→ Request
Which lines in the records below contain the word "Berlinde"? Copy each of those lines in full.

→ Extracted data
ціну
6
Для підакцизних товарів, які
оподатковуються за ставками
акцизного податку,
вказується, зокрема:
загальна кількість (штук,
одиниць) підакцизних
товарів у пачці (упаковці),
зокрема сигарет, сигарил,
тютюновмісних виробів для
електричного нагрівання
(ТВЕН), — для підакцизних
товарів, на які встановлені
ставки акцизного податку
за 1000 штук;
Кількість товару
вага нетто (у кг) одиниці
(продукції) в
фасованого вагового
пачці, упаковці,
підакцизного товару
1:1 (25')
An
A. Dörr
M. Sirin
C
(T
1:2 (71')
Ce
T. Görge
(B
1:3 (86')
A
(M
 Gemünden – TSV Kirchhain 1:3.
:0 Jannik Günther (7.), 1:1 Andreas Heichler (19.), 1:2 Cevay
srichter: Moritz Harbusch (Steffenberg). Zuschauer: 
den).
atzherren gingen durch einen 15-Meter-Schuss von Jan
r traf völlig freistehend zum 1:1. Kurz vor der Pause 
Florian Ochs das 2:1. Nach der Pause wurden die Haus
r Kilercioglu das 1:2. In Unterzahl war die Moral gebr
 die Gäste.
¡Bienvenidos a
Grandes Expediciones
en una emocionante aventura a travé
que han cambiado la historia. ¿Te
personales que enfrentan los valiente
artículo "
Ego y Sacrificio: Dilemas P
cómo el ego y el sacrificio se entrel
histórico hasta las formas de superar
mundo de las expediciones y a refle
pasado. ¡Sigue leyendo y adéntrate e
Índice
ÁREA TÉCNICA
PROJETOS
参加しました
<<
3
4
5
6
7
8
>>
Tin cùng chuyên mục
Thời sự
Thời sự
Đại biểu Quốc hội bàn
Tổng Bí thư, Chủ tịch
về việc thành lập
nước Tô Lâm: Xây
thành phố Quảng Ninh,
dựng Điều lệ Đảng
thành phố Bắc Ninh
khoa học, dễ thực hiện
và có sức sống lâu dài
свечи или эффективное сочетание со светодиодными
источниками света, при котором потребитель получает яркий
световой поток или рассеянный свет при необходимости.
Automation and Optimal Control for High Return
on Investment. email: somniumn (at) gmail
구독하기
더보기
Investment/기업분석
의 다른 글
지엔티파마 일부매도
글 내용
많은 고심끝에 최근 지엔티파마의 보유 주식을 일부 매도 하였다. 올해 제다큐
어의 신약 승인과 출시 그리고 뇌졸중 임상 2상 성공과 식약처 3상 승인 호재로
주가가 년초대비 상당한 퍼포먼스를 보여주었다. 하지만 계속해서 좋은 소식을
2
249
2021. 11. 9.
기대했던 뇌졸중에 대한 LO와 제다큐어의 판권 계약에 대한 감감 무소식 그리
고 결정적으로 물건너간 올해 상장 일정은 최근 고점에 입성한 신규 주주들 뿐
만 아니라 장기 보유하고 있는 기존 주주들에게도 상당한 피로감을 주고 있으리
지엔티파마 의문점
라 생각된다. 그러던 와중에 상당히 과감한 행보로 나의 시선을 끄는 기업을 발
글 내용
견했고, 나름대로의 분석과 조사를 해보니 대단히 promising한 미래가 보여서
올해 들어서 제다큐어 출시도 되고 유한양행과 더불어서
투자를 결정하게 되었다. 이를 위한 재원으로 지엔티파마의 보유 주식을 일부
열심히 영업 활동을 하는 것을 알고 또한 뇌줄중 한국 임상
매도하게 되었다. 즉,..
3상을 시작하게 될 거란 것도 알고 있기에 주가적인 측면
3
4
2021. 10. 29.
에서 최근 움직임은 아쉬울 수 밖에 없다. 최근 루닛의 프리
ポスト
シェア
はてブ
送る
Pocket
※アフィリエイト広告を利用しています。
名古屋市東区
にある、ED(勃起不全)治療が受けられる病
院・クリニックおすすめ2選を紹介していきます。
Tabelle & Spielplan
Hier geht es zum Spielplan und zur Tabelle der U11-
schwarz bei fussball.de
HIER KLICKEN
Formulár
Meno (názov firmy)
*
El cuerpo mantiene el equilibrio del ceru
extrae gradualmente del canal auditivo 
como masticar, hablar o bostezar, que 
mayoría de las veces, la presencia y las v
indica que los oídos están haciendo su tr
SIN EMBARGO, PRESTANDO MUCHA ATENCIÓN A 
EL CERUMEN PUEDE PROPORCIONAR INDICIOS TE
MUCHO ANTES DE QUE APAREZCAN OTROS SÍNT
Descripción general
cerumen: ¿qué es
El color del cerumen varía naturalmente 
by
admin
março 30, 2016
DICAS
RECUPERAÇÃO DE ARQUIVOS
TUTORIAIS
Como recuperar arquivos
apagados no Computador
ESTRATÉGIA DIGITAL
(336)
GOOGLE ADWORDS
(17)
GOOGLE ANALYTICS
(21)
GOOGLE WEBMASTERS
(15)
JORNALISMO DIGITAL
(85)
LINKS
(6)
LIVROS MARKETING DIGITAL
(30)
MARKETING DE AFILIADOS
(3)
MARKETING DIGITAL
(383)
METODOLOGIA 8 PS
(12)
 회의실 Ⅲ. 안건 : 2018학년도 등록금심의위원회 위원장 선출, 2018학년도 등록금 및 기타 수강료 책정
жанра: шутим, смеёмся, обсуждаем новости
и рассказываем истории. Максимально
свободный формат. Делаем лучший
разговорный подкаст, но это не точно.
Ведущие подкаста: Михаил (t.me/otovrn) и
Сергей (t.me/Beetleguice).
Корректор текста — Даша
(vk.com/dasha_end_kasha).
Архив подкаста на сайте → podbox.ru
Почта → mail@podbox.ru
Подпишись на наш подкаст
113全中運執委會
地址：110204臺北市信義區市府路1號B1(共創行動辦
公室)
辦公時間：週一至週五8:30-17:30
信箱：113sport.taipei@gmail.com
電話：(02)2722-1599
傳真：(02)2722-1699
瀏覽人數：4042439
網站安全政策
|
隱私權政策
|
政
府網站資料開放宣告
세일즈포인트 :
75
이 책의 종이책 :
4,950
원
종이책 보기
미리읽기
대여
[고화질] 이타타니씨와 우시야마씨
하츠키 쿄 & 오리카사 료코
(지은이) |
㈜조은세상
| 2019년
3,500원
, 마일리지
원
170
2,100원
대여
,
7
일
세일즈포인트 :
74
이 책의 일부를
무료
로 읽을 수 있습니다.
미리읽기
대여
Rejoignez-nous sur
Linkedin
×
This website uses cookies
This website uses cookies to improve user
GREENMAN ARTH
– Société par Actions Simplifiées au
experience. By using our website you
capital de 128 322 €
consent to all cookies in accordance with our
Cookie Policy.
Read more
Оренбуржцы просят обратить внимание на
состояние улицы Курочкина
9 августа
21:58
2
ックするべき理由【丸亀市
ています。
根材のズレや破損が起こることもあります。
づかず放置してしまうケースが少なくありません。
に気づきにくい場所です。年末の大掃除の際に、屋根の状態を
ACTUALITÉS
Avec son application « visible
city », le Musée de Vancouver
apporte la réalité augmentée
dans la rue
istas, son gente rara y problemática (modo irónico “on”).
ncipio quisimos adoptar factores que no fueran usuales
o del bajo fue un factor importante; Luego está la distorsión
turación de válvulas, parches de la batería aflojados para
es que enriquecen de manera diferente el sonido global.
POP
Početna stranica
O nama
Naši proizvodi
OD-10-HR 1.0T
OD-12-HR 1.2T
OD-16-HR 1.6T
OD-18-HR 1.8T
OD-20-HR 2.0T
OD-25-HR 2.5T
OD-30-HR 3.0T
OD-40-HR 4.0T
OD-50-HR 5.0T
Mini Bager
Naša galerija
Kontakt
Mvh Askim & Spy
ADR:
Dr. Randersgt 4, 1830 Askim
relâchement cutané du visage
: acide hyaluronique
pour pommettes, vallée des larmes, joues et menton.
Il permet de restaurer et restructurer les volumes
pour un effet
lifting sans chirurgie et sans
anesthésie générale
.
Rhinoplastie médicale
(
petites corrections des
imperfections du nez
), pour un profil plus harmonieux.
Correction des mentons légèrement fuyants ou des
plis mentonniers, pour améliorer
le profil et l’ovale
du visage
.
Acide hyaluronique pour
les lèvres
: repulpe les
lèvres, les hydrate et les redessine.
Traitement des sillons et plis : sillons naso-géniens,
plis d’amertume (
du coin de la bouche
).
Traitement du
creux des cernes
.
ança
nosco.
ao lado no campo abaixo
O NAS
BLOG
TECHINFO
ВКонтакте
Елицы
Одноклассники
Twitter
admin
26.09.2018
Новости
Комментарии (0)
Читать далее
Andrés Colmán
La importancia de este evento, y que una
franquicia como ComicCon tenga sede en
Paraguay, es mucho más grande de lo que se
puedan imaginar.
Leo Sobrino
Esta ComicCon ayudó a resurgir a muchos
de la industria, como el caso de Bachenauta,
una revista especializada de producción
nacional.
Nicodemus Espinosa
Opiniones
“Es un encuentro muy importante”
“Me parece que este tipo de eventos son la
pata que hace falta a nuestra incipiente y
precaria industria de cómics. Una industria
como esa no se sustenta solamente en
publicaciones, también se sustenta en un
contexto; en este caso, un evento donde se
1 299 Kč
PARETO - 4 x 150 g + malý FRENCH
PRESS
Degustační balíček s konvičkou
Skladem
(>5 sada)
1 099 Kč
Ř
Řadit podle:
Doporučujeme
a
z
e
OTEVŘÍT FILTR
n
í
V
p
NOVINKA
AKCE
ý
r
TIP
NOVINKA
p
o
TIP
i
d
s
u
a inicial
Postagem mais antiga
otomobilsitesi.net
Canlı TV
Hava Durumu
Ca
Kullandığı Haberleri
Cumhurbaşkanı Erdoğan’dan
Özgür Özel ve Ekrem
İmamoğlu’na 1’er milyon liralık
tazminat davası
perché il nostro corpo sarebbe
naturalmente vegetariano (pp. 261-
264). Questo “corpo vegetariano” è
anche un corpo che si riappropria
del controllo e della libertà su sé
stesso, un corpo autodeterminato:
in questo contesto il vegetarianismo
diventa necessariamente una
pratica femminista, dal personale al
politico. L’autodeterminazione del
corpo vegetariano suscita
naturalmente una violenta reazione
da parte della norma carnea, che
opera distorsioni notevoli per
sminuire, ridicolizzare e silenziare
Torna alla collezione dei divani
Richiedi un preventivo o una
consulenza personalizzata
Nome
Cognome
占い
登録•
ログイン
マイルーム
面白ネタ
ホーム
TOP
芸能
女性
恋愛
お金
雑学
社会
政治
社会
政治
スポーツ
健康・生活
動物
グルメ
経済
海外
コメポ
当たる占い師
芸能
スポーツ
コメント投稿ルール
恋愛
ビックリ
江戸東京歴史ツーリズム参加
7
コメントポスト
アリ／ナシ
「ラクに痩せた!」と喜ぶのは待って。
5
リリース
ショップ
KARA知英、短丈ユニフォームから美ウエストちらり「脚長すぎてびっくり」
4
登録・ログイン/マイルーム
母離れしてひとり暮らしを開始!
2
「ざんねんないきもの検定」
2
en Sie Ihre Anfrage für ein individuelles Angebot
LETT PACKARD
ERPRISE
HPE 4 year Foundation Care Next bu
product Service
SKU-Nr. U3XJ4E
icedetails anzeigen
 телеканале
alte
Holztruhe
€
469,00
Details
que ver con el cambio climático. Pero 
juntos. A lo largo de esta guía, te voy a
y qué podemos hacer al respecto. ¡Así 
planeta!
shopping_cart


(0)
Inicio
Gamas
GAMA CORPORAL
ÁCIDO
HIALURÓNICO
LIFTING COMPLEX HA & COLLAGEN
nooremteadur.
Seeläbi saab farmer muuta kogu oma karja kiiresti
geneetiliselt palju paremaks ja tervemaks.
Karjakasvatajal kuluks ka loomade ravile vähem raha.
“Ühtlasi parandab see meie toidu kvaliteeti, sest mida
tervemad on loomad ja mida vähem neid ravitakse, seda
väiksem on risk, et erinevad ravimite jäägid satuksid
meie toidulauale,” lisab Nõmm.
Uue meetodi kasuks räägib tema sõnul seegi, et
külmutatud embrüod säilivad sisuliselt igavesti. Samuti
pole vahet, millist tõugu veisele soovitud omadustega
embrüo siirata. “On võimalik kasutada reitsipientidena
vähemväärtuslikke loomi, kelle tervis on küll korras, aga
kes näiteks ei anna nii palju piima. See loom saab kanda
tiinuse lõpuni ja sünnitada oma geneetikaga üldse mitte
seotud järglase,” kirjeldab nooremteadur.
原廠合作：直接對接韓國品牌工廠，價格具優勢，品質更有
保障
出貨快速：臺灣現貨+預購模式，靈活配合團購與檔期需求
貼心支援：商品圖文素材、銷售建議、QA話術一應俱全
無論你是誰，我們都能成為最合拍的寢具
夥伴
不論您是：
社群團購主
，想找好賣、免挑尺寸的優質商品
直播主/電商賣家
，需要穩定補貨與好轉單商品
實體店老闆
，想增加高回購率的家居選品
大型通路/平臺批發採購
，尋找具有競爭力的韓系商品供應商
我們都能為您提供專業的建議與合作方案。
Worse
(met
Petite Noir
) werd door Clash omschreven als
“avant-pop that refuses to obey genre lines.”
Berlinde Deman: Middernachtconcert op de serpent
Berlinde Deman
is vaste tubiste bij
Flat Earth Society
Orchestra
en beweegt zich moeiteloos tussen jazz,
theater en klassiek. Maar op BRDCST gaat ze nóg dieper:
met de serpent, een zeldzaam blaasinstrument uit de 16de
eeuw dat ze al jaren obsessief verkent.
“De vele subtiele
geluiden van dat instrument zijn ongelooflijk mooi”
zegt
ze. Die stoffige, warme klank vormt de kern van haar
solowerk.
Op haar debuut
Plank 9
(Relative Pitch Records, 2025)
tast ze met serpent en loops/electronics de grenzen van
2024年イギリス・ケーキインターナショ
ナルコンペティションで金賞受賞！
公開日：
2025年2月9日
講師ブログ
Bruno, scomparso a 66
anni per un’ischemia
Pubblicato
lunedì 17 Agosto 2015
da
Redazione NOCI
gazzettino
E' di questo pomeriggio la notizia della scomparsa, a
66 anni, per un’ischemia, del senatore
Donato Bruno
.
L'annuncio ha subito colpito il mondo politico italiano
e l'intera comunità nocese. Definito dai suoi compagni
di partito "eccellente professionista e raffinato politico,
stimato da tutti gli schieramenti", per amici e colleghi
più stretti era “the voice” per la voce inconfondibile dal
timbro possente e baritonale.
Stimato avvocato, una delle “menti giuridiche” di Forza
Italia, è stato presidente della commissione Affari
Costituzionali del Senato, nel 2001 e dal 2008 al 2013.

→ Response below
Berlinde Deman: Middernachtconcert op de serpent
Berlinde Deman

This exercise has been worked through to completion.